* _Supplied material_:
################

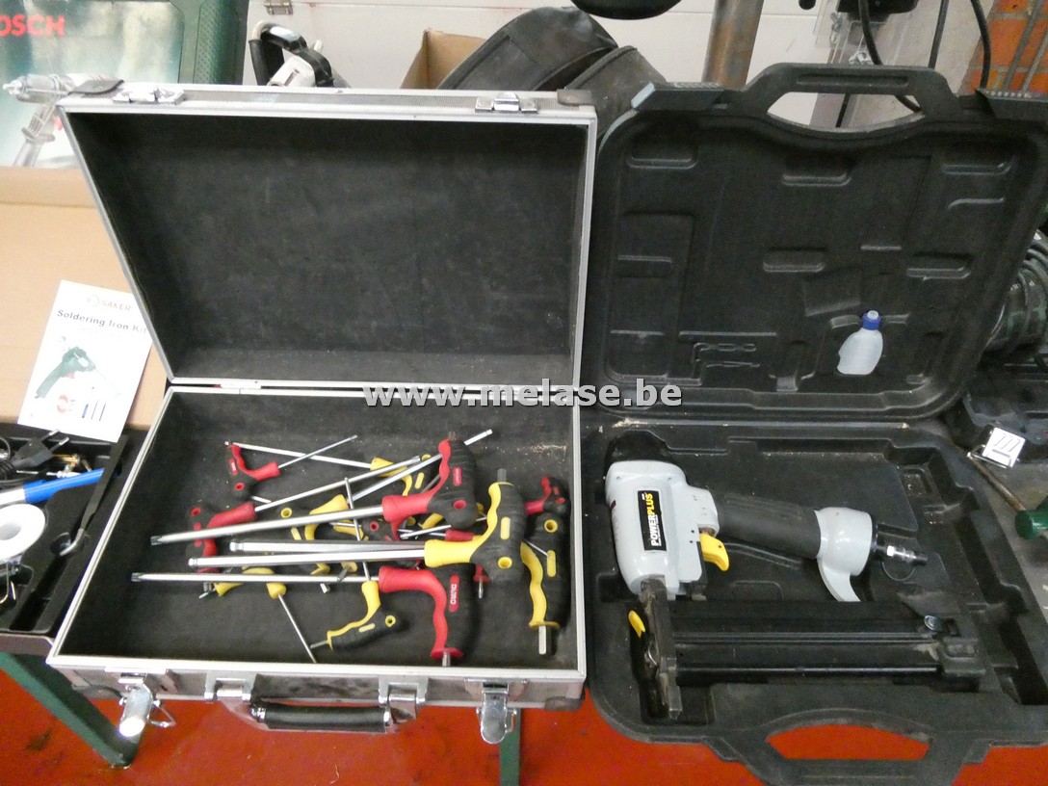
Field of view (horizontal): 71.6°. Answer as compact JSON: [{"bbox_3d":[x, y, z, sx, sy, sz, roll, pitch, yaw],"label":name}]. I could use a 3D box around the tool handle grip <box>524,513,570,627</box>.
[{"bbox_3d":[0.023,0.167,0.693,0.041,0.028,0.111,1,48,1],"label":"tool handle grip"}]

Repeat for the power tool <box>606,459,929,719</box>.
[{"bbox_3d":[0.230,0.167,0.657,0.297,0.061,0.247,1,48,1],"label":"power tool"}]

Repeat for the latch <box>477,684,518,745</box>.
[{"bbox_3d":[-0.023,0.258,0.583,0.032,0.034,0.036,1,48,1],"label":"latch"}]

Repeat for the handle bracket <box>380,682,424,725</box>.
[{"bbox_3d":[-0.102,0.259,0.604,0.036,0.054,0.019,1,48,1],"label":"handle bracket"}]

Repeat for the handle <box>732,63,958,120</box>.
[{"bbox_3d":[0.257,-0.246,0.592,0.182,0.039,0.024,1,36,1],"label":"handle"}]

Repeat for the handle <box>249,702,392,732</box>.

################

* _Work instruction_:
Write out all of the rows above word for word, omitting the pictures.

* _Solution below_:
Field of view (horizontal): 71.6°. Answer as compact JSON: [{"bbox_3d":[x, y, z, sx, sy, sz, roll, pitch, yaw],"label":name}]. I could use a 3D box around the tool handle grip <box>524,513,570,627</box>.
[{"bbox_3d":[0.023,0.167,0.693,0.041,0.028,0.111,1,48,1],"label":"tool handle grip"}]

Repeat for the power tool <box>606,459,929,719</box>.
[{"bbox_3d":[0.230,0.167,0.657,0.297,0.061,0.247,1,48,1],"label":"power tool"}]

Repeat for the latch <box>477,684,518,745</box>.
[{"bbox_3d":[-0.023,0.258,0.583,0.032,0.034,0.036,1,48,1],"label":"latch"}]

Repeat for the handle bracket <box>380,682,424,725</box>.
[{"bbox_3d":[-0.102,0.259,0.604,0.036,0.054,0.019,1,48,1],"label":"handle bracket"}]

Repeat for the handle <box>732,63,958,120</box>.
[{"bbox_3d":[0.257,-0.246,0.592,0.182,0.039,0.024,1,36,1],"label":"handle"}]

Repeat for the handle <box>249,702,392,732</box>.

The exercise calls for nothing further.